■ Problem: Your task is to gather the lines below that hold the string "toutes".

- Opening Delimiter -

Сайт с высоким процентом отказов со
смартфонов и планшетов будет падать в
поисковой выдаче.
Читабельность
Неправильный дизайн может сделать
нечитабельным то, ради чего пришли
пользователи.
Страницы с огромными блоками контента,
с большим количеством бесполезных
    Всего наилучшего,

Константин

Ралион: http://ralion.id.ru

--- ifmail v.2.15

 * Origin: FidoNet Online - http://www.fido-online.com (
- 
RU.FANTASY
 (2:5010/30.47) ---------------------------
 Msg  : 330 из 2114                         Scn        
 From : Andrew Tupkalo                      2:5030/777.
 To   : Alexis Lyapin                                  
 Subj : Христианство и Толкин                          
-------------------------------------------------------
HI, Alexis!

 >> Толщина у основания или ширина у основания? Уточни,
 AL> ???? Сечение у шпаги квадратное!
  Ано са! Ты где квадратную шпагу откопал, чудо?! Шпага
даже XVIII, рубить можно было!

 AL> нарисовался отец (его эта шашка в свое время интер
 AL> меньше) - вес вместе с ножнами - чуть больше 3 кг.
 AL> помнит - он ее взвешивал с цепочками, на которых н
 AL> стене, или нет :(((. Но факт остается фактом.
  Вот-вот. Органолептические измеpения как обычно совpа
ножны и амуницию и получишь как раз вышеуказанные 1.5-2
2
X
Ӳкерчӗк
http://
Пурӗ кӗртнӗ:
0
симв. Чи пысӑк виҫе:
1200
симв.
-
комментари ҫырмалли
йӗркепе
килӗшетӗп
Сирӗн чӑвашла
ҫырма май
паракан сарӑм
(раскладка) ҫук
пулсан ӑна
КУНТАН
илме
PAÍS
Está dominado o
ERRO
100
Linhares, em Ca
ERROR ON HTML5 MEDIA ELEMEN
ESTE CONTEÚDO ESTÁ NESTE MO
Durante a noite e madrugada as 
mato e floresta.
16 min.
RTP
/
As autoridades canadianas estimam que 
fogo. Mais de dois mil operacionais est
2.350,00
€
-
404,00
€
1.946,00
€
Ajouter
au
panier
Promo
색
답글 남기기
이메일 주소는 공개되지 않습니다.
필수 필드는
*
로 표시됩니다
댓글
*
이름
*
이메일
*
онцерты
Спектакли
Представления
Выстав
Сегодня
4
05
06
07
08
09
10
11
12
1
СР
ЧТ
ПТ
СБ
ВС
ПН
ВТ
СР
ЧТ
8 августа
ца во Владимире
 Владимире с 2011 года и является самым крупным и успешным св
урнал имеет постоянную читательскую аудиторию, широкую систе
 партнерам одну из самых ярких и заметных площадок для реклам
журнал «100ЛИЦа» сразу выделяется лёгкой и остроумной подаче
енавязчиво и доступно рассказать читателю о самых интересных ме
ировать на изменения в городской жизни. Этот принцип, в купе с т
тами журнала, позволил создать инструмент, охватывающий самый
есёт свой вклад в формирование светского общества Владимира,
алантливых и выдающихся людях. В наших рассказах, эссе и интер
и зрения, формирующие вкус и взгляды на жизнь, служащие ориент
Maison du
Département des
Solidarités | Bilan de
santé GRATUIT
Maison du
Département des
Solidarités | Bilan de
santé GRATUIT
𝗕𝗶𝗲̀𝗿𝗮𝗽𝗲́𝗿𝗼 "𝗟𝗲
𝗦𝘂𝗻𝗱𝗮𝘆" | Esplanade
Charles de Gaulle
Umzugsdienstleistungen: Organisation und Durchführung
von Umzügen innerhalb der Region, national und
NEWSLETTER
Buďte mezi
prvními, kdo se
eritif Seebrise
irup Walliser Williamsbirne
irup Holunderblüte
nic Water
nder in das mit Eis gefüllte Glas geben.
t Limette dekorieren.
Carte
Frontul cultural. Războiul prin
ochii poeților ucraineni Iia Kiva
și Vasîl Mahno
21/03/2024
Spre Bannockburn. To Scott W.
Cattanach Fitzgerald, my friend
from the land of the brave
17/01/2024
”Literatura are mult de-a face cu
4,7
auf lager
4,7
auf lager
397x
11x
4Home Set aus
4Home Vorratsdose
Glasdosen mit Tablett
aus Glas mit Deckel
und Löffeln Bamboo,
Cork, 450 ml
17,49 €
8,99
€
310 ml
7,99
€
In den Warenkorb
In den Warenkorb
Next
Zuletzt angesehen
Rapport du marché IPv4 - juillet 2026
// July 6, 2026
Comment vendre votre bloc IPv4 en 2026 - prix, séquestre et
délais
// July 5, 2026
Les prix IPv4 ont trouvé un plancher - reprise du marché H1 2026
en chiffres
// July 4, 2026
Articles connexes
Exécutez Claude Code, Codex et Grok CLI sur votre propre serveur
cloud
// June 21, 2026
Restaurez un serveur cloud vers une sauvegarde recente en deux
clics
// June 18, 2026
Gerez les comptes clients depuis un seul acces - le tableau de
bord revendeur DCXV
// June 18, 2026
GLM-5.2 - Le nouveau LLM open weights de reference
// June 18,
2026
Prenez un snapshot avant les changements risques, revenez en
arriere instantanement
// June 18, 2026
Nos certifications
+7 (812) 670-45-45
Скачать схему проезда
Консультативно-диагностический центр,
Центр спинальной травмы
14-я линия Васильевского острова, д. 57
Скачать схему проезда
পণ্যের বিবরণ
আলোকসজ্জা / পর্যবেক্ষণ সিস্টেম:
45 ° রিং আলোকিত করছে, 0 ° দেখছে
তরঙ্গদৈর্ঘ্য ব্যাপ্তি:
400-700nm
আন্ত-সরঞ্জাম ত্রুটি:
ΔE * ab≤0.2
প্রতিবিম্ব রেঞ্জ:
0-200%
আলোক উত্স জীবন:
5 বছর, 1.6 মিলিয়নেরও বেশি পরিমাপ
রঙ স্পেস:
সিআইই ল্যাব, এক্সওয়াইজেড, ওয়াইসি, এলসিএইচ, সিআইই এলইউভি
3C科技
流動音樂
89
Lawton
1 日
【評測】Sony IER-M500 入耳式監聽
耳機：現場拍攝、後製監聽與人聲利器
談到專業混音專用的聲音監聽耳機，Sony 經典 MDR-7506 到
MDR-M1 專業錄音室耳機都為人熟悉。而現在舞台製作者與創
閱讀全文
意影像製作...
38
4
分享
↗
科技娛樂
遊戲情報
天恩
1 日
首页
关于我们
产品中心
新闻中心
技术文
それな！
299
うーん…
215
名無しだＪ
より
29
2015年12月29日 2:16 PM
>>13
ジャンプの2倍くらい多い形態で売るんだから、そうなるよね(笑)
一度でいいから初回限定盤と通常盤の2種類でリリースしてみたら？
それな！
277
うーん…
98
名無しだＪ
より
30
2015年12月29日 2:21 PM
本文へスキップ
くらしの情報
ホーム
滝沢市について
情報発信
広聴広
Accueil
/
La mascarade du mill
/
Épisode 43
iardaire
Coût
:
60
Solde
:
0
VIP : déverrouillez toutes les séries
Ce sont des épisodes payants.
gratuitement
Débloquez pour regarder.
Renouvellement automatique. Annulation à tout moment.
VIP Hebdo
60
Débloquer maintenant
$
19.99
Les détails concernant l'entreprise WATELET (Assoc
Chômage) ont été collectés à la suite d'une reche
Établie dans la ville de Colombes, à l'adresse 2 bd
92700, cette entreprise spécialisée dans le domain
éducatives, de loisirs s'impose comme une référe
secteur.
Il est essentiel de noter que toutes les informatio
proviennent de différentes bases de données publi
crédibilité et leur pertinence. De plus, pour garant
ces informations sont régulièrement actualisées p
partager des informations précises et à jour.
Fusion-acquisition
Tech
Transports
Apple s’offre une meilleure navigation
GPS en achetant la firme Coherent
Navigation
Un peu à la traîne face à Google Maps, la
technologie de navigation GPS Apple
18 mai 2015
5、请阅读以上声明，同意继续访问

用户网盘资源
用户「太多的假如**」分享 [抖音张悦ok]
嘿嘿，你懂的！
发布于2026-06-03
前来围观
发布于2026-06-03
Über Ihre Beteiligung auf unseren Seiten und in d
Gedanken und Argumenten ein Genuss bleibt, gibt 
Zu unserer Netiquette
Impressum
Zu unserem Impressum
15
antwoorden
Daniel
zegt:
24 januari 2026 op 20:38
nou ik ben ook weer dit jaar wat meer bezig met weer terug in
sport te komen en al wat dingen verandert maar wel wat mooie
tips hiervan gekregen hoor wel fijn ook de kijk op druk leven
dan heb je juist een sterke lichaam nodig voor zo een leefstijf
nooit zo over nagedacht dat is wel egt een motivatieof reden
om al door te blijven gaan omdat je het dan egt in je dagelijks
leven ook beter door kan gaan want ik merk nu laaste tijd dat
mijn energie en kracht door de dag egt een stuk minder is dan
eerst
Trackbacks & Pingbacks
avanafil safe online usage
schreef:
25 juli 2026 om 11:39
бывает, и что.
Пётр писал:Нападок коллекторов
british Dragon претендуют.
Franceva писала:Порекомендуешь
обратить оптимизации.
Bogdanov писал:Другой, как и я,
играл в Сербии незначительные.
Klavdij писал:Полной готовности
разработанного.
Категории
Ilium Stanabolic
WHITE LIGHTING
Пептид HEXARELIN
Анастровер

- Closing Delimiter -

■ Written solution:
VIP : déverrouillez toutes les séries
Il est essentiel de noter que toutes les informatio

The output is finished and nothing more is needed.